Exercise description
Copy all records precisely, apart from the pictures.

----- Exercise material

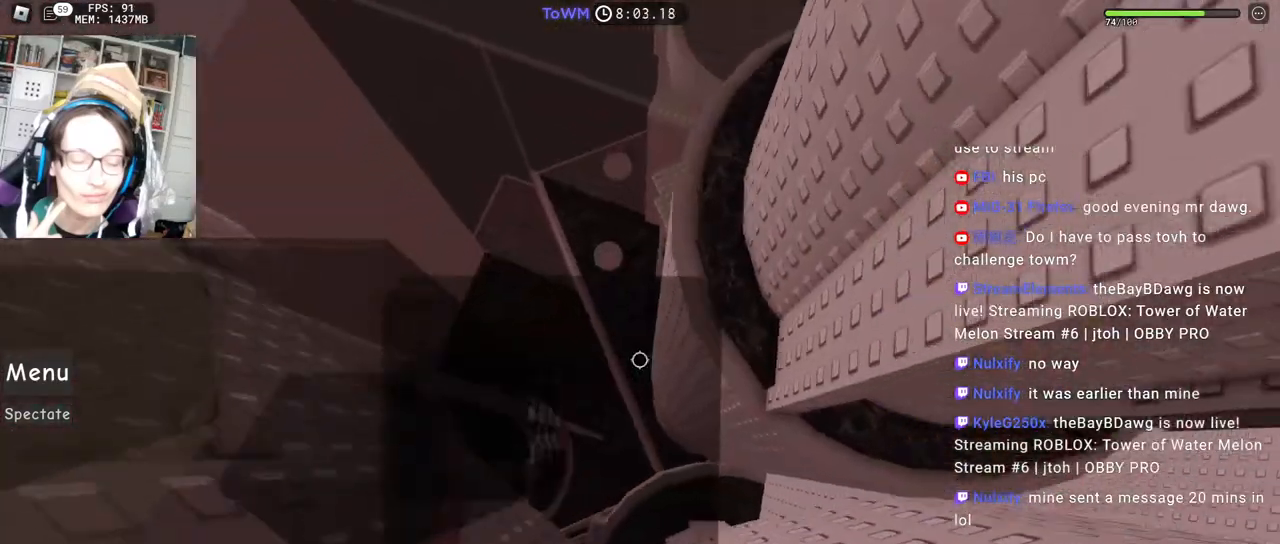
{"keys": ["d"], "mouse": ["right"], "events": [[50, "space", "up"]]}
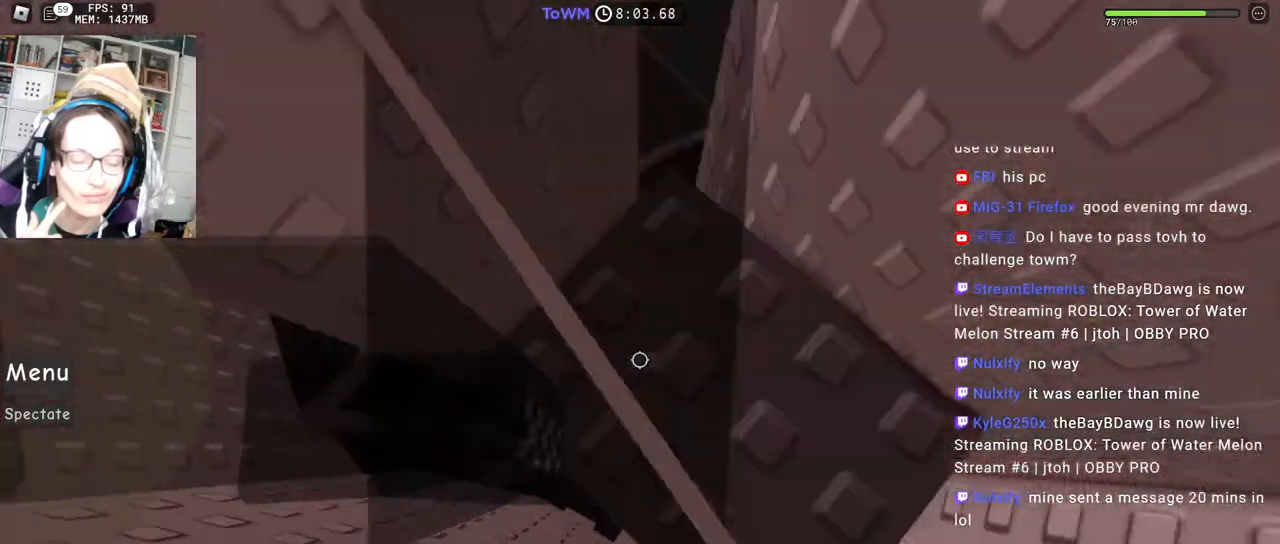
{"keys": ["w"], "mouse": ["right"], "events": [[83, "w", "down"], [367, "d", "up"]]}
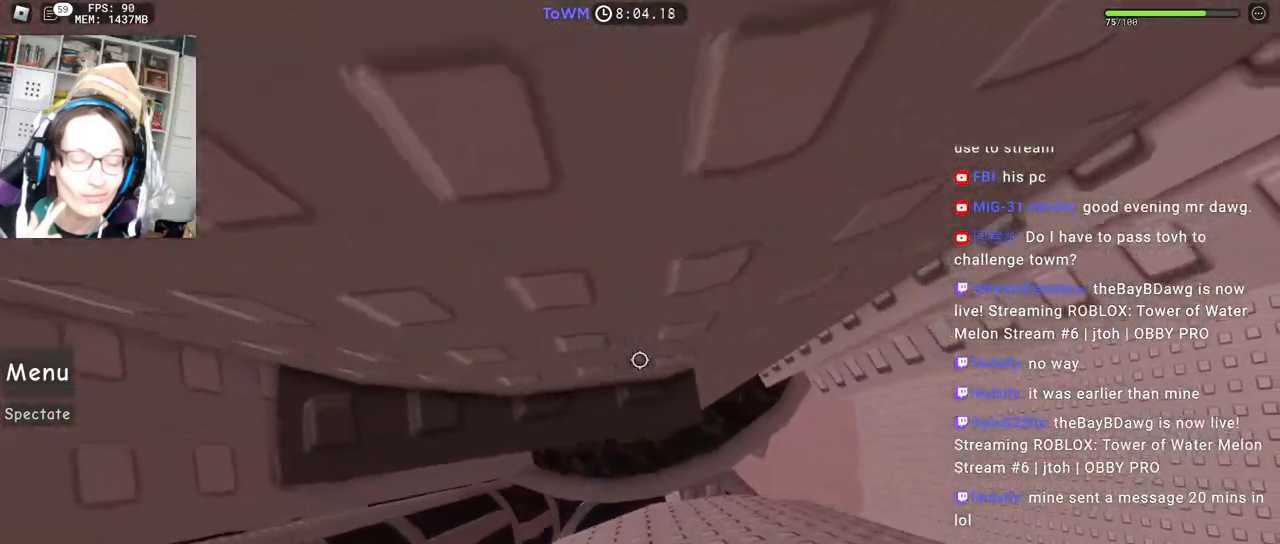
{"keys": ["d", "space"], "mouse": ["right"], "events": [[250, "w", "up"], [333, "d", "down"], [450, "space", "down"]]}
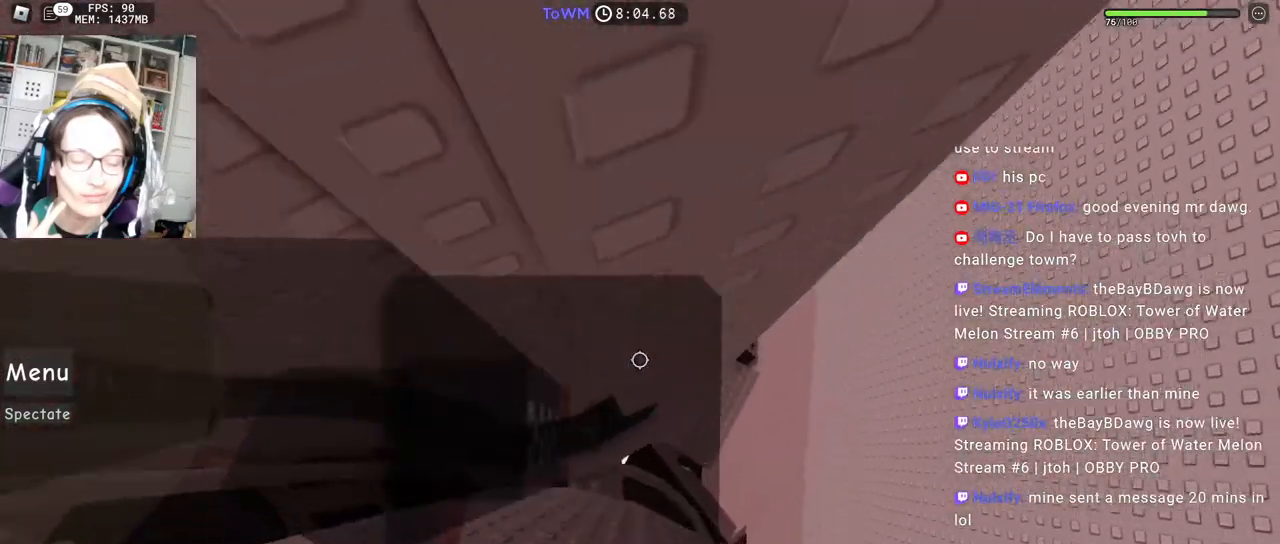
{"keys": ["d", "w"], "mouse": ["right"], "events": [[33, "space", "up"], [417, "w", "down"]]}
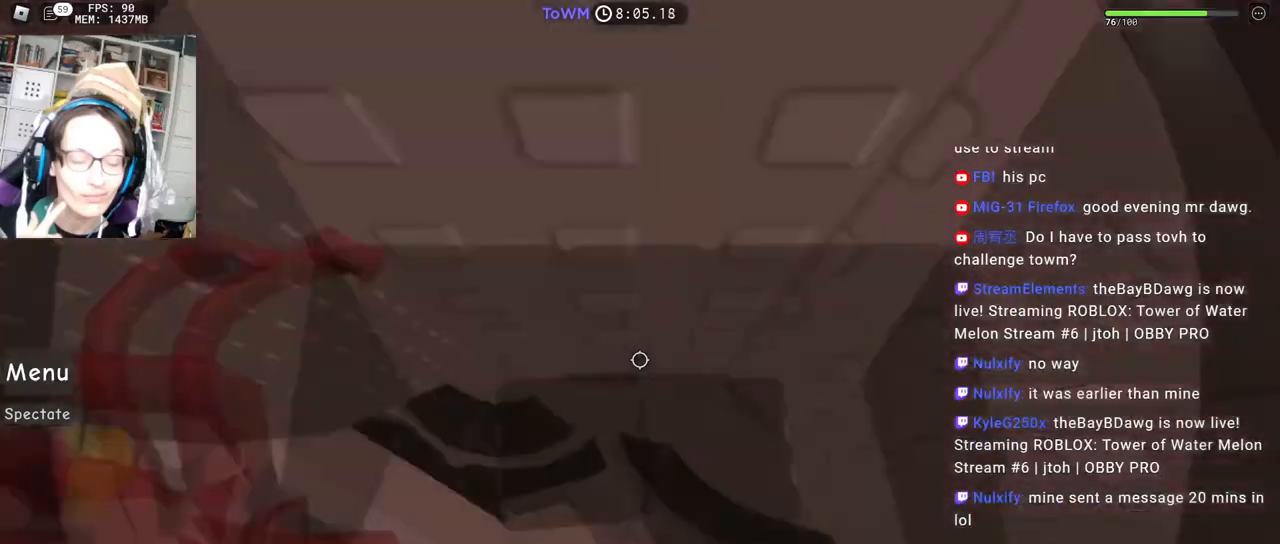
{"keys": ["w"], "mouse": ["right"], "events": [[233, "d", "up"]]}
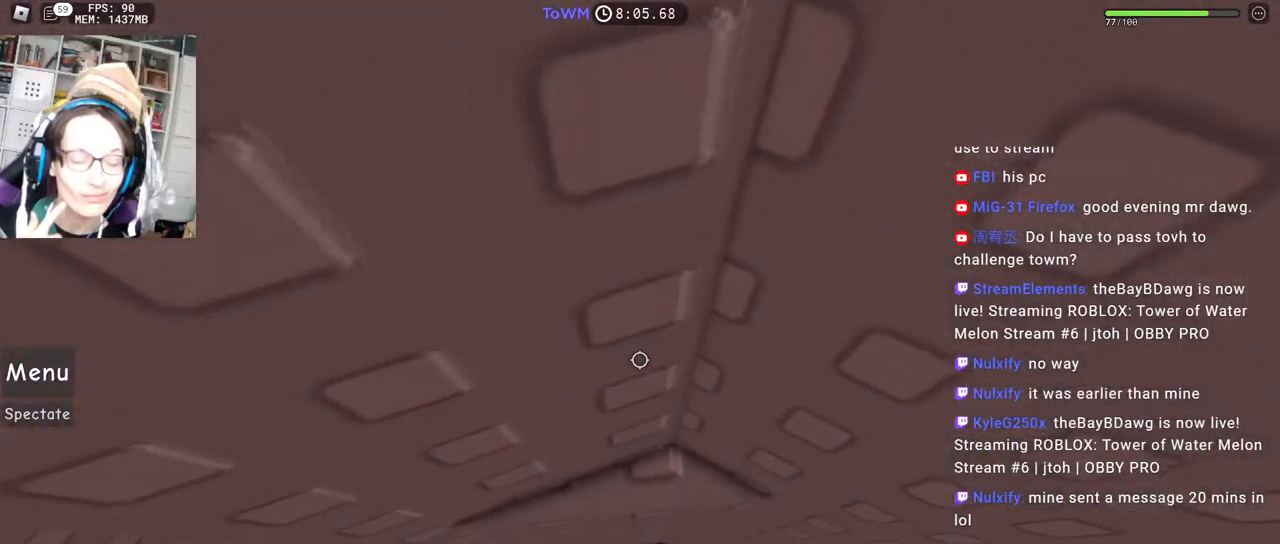
{"keys": [], "mouse": ["right"], "events": [[217, "w", "up"], [333, "mouse_wheel", "down"], [400, "mouse_wheel", "up"]]}
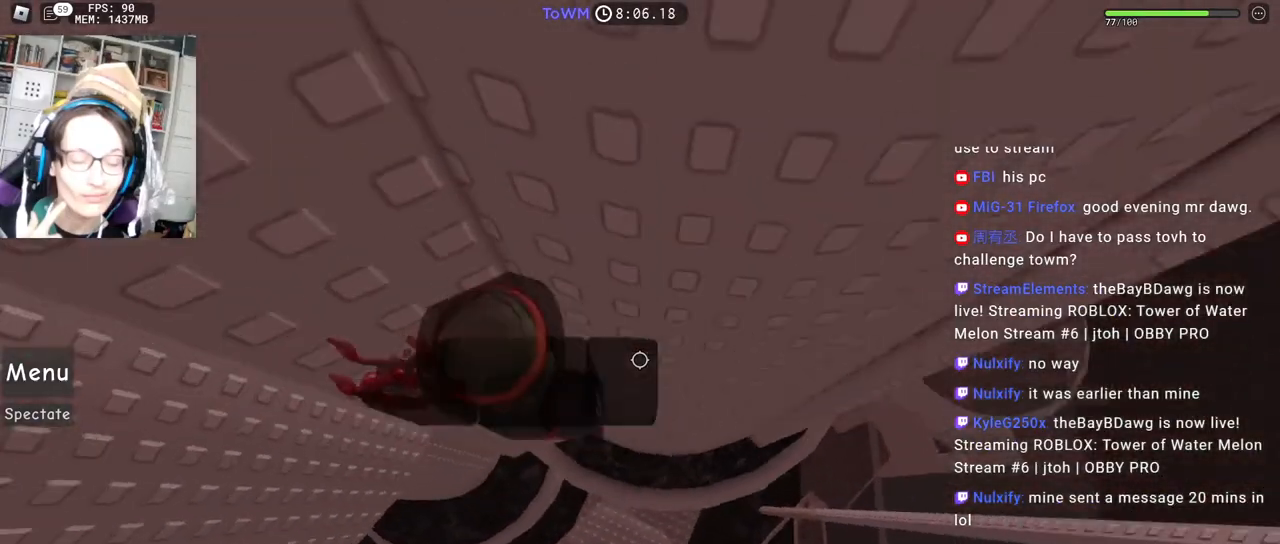
{"keys": ["d"], "mouse": ["right"], "events": [[33, "w", "down"], [133, "w", "up"], [300, "d", "down"], [433, "space", "down"], [500, "space", "up"]]}
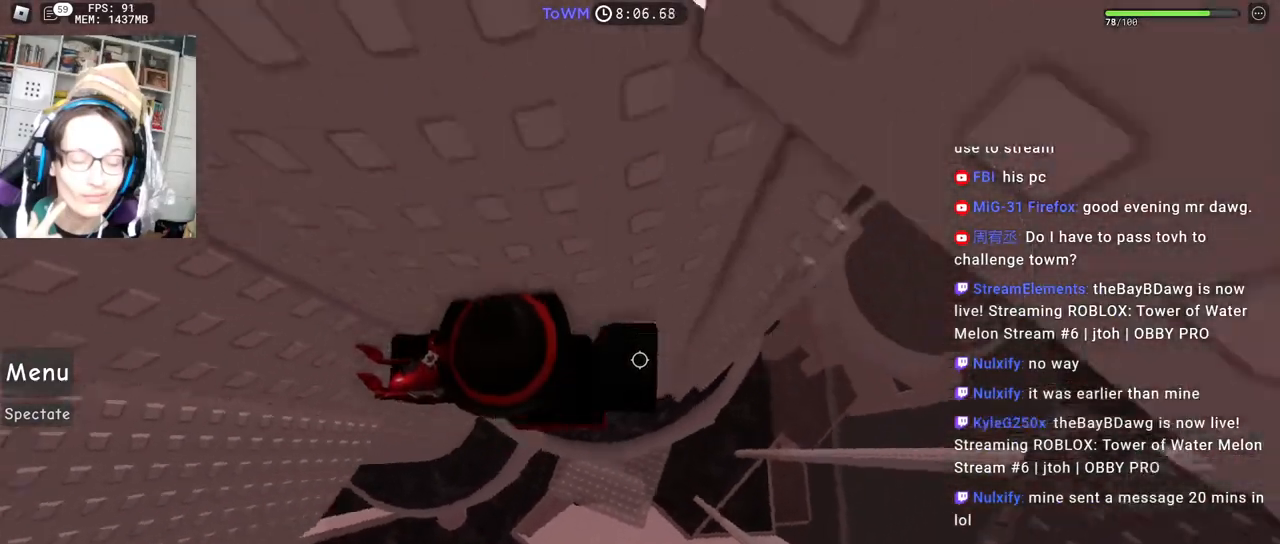
{"keys": ["d"], "mouse": ["right"], "events": [[333, "shift", "down"], [333, "w", "down"], [500, "shift", "up"], [500, "w", "up"]]}
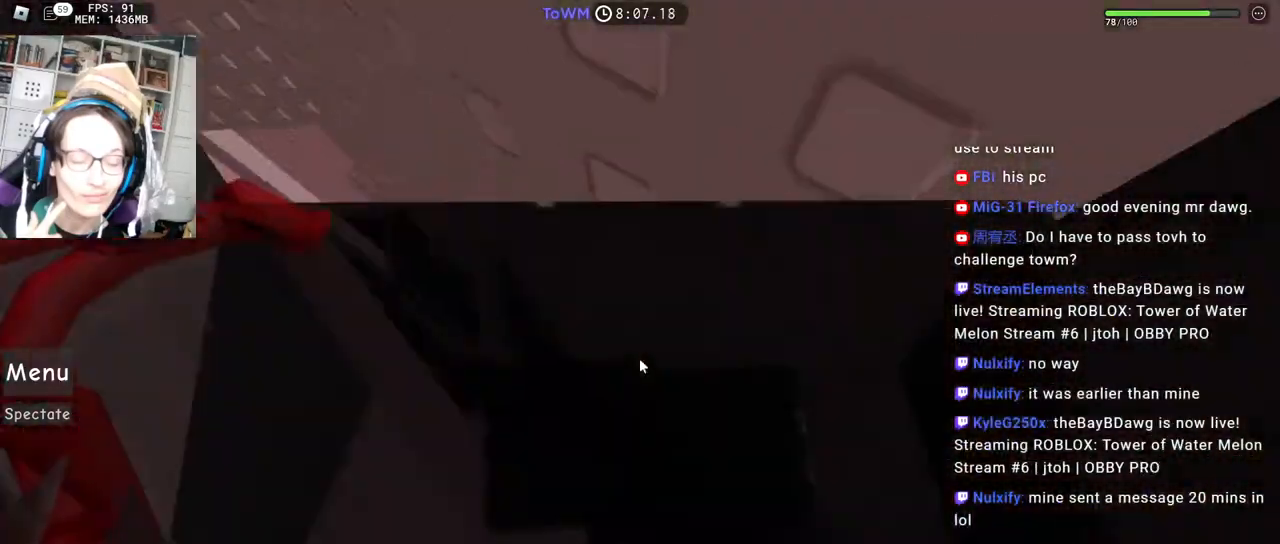
{"keys": ["a", "space", "w"], "mouse": ["right"], "events": [[33, "d", "up"], [33, "w", "down"], [183, "w", "up"], [283, "a", "down"], [350, "space", "down"], [500, "w", "down"]]}
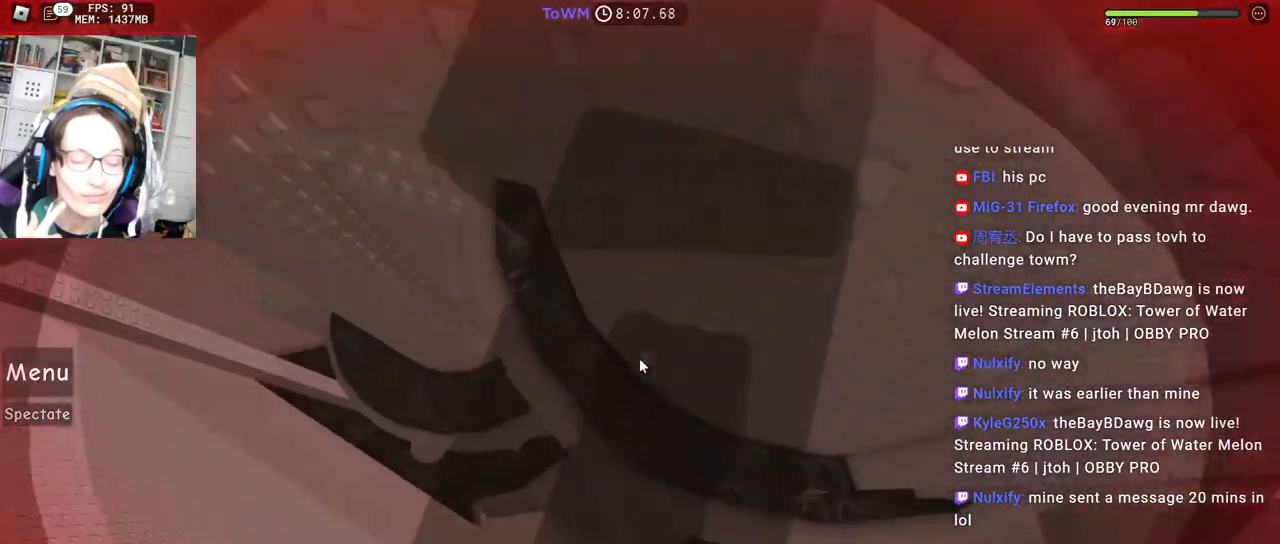
{"keys": ["a", "space", "w"], "mouse": ["right"], "events": [[17, "a", "up"], [317, "a", "down"]]}
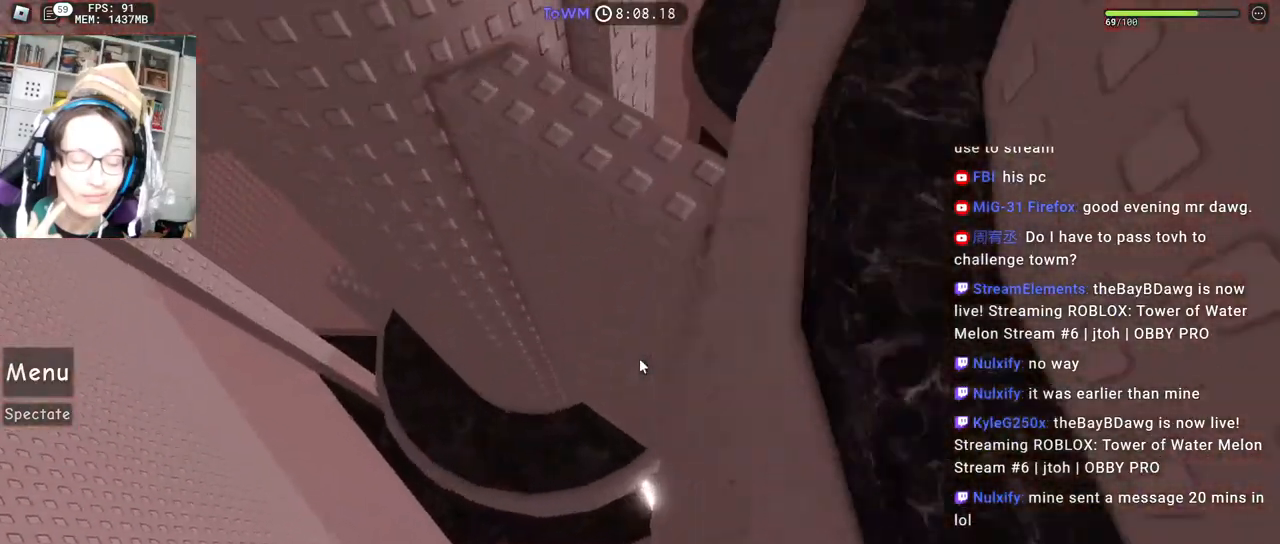
{"keys": ["a", "space", "w"], "mouse": ["right"], "events": [[100, "a", "up"], [200, "d", "down"], [250, "d", "up"], [450, "a", "down"]]}
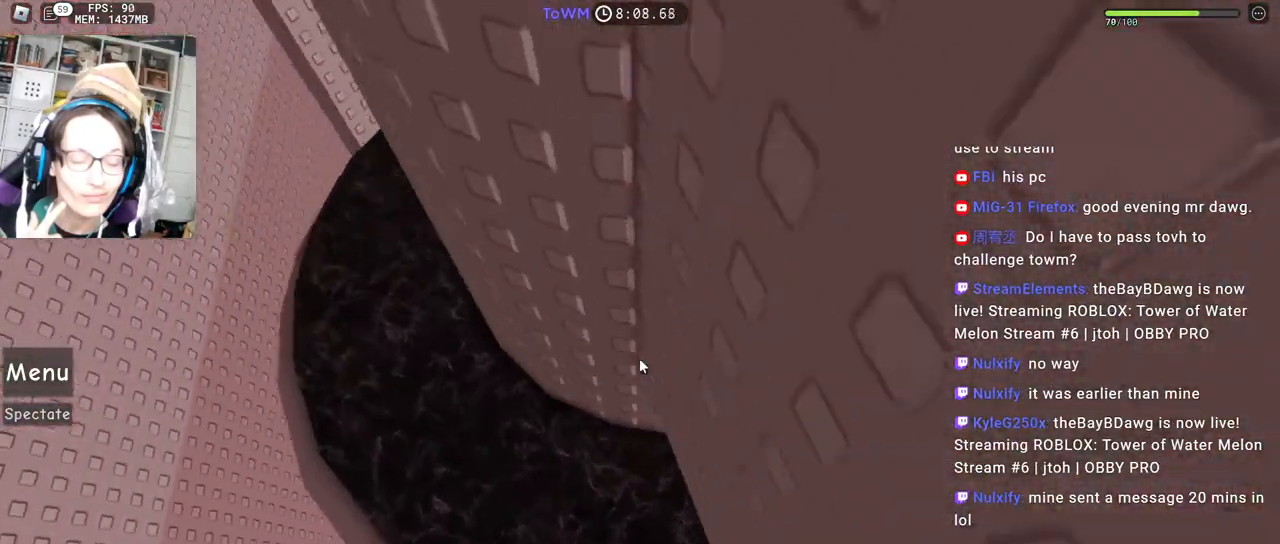
{"keys": ["a", "space", "w"], "mouse": ["right"], "events": []}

----------

Solution to the problem
{"keys": ["d"], "mouse": ["right"], "events": [[50, "space", "up"]]}
{"keys": ["w"], "mouse": ["right"], "events": [[83, "w", "down"], [367, "d", "up"]]}
{"keys": ["d", "space"], "mouse": ["right"], "events": [[250, "w", "up"], [333, "d", "down"], [450, "space", "down"]]}
{"keys": ["d", "w"], "mouse": ["right"], "events": [[33, "space", "up"], [417, "w", "down"]]}
{"keys": ["w"], "mouse": ["right"], "events": [[233, "d", "up"]]}
{"keys": [], "mouse": ["right"], "events": [[217, "w", "up"], [333, "mouse_wheel", "down"], [400, "mouse_wheel", "up"]]}
{"keys": ["d"], "mouse": ["right"], "events": [[33, "w", "down"], [133, "w", "up"], [300, "d", "down"], [433, "space", "down"], [500, "space", "up"]]}
{"keys": ["d"], "mouse": ["right"], "events": [[333, "shift", "down"], [333, "w", "down"], [500, "shift", "up"], [500, "w", "up"]]}
{"keys": ["a", "space", "w"], "mouse": ["right"], "events": [[33, "d", "up"], [33, "w", "down"], [183, "w", "up"], [283, "a", "down"], [350, "space", "down"], [500, "w", "down"]]}
{"keys": ["a", "space", "w"], "mouse": ["right"], "events": [[17, "a", "up"], [317, "a", "down"]]}
{"keys": ["a", "space", "w"], "mouse": ["right"], "events": [[100, "a", "up"], [200, "d", "down"], [250, "d", "up"], [450, "a", "down"]]}
{"keys": ["a", "space", "w"], "mouse": ["right"], "events": []}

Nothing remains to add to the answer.